Balestriere PLLC v Ray 2025 NY Slip Op 34005(U) October 15, 2025 Supreme Court, New York County Docket Number: Index No. 154425/2023 Judge: Mary V. Rosado is a multiple attorney v. client fee and Judiciary Law 487 claim which was dismissed this month. We wonder whether Urias v. Daniel P. Buttafuoco & Associates, 41 N.Y.3d 560, 568 (2024) was considered?
“Plaintiff is a law firm that formerly represented Ray in a litany of lawsuits against Ray’s ex-wife. As alleged in the Complaint, Ray retained Plaintiff on October 3, 2010, and Plaintiff continued to represent Ray until January 2016. As a result of that litigation, a judge issued sanctions in favor of Ray’s ex-wife and against Plaintiff. Plaintiff settled the sanctions order against it. Ray fired Plaintiff, retained another firm, and appealed the sanctions order, which the First Department reversed. As Plaintiff no longer represented Ray, Plaintiff issued a final invoice, which Ray allegedly refused to pay.”
“After a jury trial, the jury returned a verdict in favor of Plaintiff on Ray’s unpaid legal fees and dismissed all of Ray’s claims against Plaintiff. Ray appealed to the Second Circuit, which affirmed the jury’s findings (see Ray v Fariello, 2024 WL 390293 [2d Cir 2024]). During the pendency of the appeal before the Second Circuit, Plaintiff sued Defendants in New York State Court for malicious prosecution, tortious interference with prospective business relations, and Judiciary Law § 487. Defendants move to dismiss and seek the imposition of sanctions. Defendants’ motion is granted in part and denied in part.”
“Plaintiffs Judiciary Law§ 487 claim is dismissed. It is well established that a violation of Judiciary Law § 487 does not give rise to a separate plenary action but must be brought in the action where the alleged deceit or misconduct in violation of the statute occurred, in this case, in the Southern District of New York (see Chibcha Restaurant, Inc. v David A. Kaminsky & Associates, P.C., 102 AD3d 544, 545 [1st Dept 2013] quoting Yalkowsky v Century Apartments Associates, 215 AD2d 214 [1st Dept 1995]; see also Menitzky v Owen, 19 AD3d 201 [1st Dept 2005]). Plaintiff likewise could have sought sanctions against Defendants in the underlying action for what it deemed to be inappropriate or deceitful comments made during closings. Therefore, this branch of Defendants’ motion is granted.”

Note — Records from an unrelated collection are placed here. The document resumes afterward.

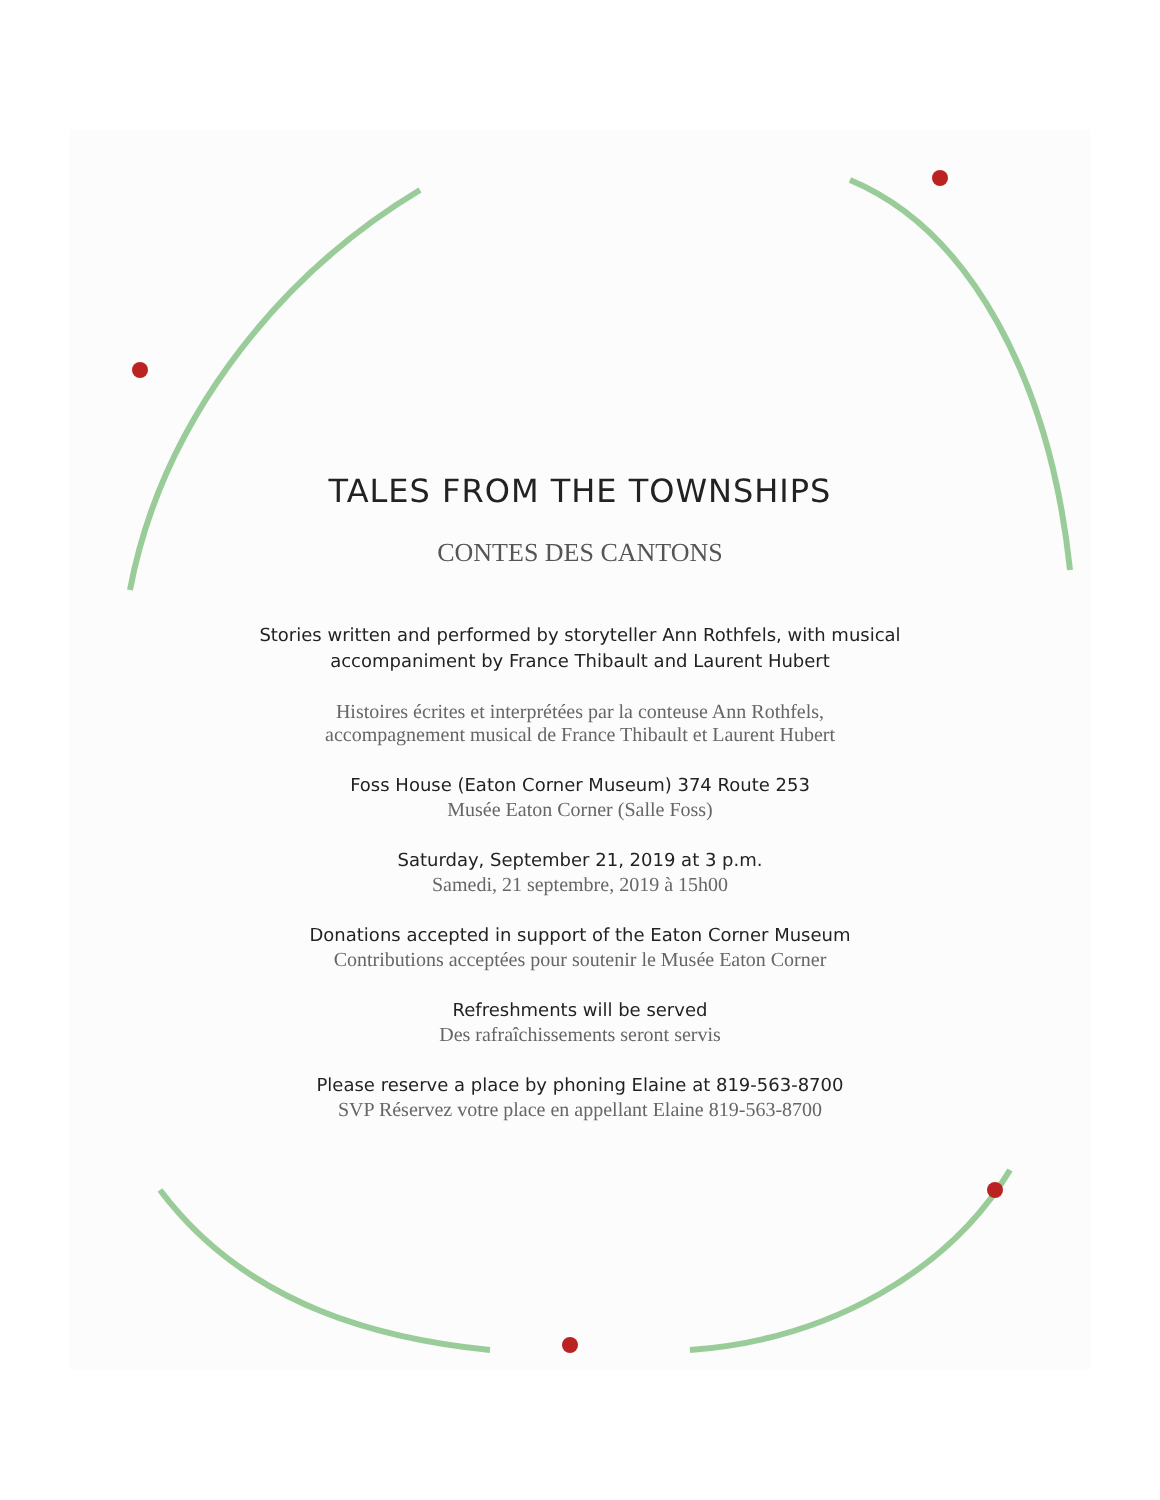TALES FROM THE TOWNSHIPS
CONTES DES CANTONS
Stories written and performed by storyteller Ann Rothfels, with musical
accompaniment by France Thibault and Laurent Hubert
Histoires écrites et interprétées par la conteuse Ann Rothfels,
accompagnement musical de France Thibault et Laurent Hubert
Foss House (Eaton Corner Museum) 374 Route 253
Musée Eaton Corner (Salle Foss)
Saturday, September 21, 2019 at 3 p.m.
Samedi, 21 septembre, 2019 à 15h00
Donations accepted in support of the Eaton Corner Museum
Contributions acceptées pour soutenir le Musée Eaton Corner
Refreshments will be served
Des rafraîchissements seront servis
Please reserve a place by phoning Elaine at 819-563-8700
SVP Réservez votre place en appellant Elaine 819-563-8700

From Urias: “[1] We conclude, however, that section 487 authorizes a plenary action for attorney deceit under these circumstances. The text of the statute allows recovery of treble damages “in a civil action” where “[a]n attorney . . . [i]s guilty of any deceit or collusion . . . with intent to deceive the court or any party” (Judiciary Law § 487). The phrase “in a civil action” is most naturally read to include a plenary action. Notably, the provision does not differentiate between an action that might undermine or undo a final judgment and one that does not, or between allegations of fraud that are intrinsic to the underlying action, as opposed to extrinsic. Interpreting the statute to permit a plenary action where the remedy would not entail undermining a final judgment (for example, when the deceit harms a prevailing party), but deny one where a final judgment could be impaired, would require us to rewrite the statute. That we cannot do.”